Les manuscrits anciens de Tombouctou sont confrontés à de nombreux défis en termes de préservation, d’exploitation voire de valorisation.
Le jeudi 1er décembre 2021, a eu lieu une réception dînatoire autour des manuscrits anciens au Mali. La soirée, axée sur un concept dénommé « dialogue pour la culture au Mali », a été riche en interventions, projections et discussions autour des manuscrits anciens.
Ces documents sont incontournables dans notre histoire, car témoignant d’un passé riche. Produits par des savants, historiens, enseignants, théologiens, voyageurs – certains connus, d’autres anonymes – sur des sujets variés, ils invalident les idées reçues selon lesquelles l’Afrique n’a pas écrit.
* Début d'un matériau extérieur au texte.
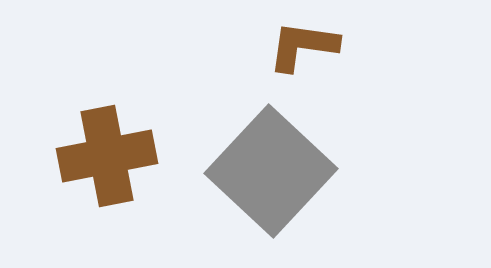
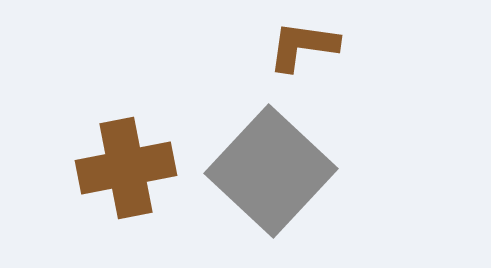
brown cross: moved 19 px right, 12 px down
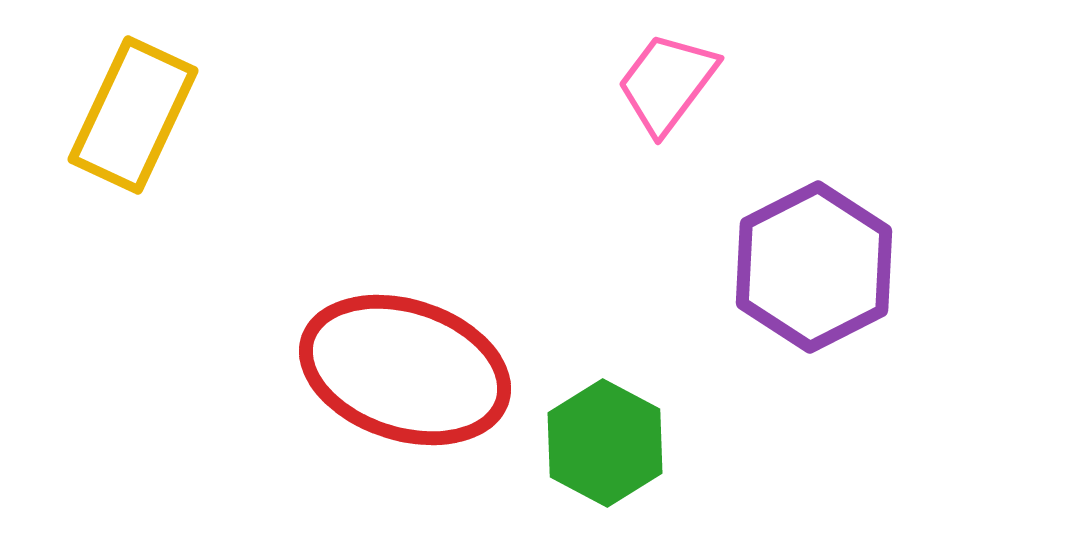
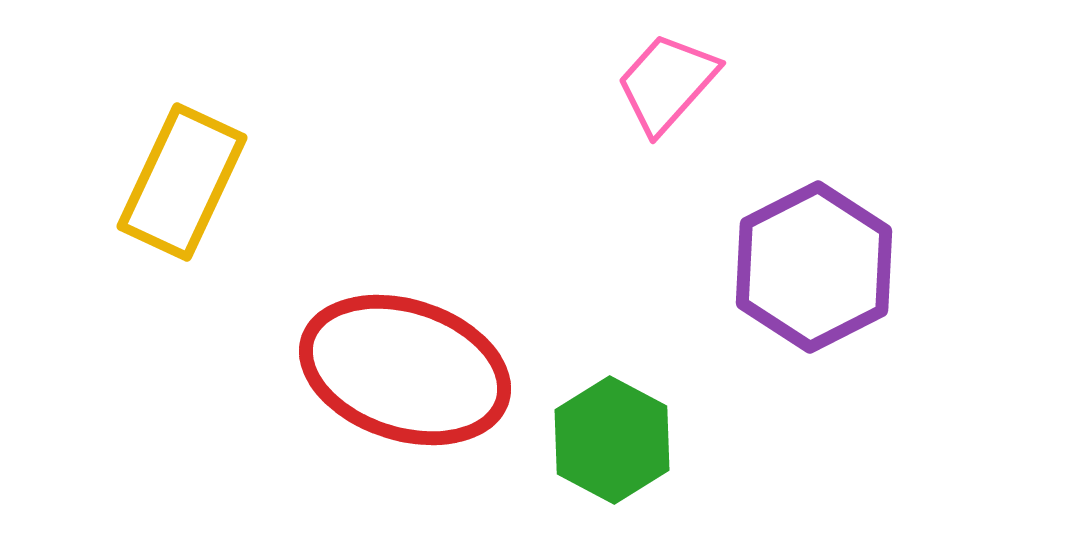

A l’opposé de la tradition orale, les manuscrits, eux, ont traversé le temps.
Identifier, répertorier et protéger les manuscrits
En 2012, en pleine occupation des régions du nord par une mosaïque de groupes armés, les manuscrits ont fait l’objet de pillage : « Près de 4 000 manuscrits ont été dérobés ou détruits par les djihadistes. C’est important de répertorier et protéger ce qui nous reste aujourd’hui afin que les Maliens et l’humanité entière puissent en profiter », a plaidé Dr Bazoumana Traoré, consultant et expert en gestion et valorisation des manuscrits anciens.
Cet épisode malheureux a fait accroitre l’intérêt du gouvernement malien mais également d’organismes internationaux, comme l’Unesco ou encore l’Union européenne, pour les manuscrits. « Les jeunes maliens ont le droit de connaitre leur patrimoine national. Cela passe par l’identification, le répertoriage et la protection de ces richesses », a déclaré Bart Ouvry, l’hôte de la réception dinatoire.
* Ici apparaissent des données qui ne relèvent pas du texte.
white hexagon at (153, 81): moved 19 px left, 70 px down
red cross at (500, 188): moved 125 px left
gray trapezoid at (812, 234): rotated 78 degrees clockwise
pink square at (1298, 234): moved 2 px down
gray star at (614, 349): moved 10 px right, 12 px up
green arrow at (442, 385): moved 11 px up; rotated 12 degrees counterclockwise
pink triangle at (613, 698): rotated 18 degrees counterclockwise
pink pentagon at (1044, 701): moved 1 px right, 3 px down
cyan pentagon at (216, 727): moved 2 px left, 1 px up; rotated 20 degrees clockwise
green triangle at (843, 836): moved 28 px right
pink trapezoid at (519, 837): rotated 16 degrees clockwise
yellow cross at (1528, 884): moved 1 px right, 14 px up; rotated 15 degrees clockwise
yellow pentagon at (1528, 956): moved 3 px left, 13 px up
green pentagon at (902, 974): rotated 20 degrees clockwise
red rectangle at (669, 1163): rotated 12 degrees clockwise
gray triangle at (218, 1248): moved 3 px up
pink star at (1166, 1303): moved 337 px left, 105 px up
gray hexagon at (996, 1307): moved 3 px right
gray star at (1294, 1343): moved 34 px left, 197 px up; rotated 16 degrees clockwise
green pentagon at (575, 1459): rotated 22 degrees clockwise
Tous les acteurs ont souligné que la sauvegarde et la valorisation des manuscrits est une urgence. L’ONG Sauvegarde et valorisation des manuscrits pour la défense de la culture islamique (Savama DCI) en a fait son cheval de bataille depuis bientôt une décennie. La structure a pu conserver en lieux sûrs des centaines de milliers de manuscrits venus de Tombouctou et de Ségou.
Conditions de conservation
Pour ce qui est de la situation générale actuelle des manuscrits, 33 localités, parmi lesquelles 18 à travers 8 régions, sont identifiées. Cinq cent onze mille trente-deux manuscrits anciens ont été localisés, mais sont dans une extrême fragilité en raison de l’état mitigé de leurs conditions de conservation, selon les experts.
Un autre point essentiel : le faible taux de mise en valeur, de diffusion et de promotion des manuscrits. La plupart de ceux qui ont été repérés sont détenus par des familles ou des collectionneurs privés. L’étude Enjeux, défis et perspectives des manuscrits anciens du Mali, menée par Dr Traoré, estime à 490 726 les manuscrits anciens qui se trouvent dans des bibliothèques ou centres localisés à Ségou, Tombouctou, Djenné, Mopti, Gao, Ansongo, Taoudéni, Boujbeha et Kayes. L’étude estime aussi à 20 306 le nombre de manuscrits qu’on retrouve directement chez des familles.
Réfléchir en synergie sur le futur des manuscrits était le but de la soirée. Des propositions aussi pertinentes les unes que les autres n’ont pas manqué d’être exposées : la numérisation des manuscrits, leur traduction en français, la langue officielle du pays afin de les rendre plus accessibles, en faire des livres.
« Il faut une politique claire, soutenue par une vision réaliste. Les manuscrits sont confrontés à de nombreux défis, notamment celui de la préservation, de leur sauvegarde mais surtout de leur exploitation ainsi que leur valorisation. », conclut le ministre de l’Artisanat, de la culture, de l’industrie hôtelière et du tourisme, Andogoly Guindo.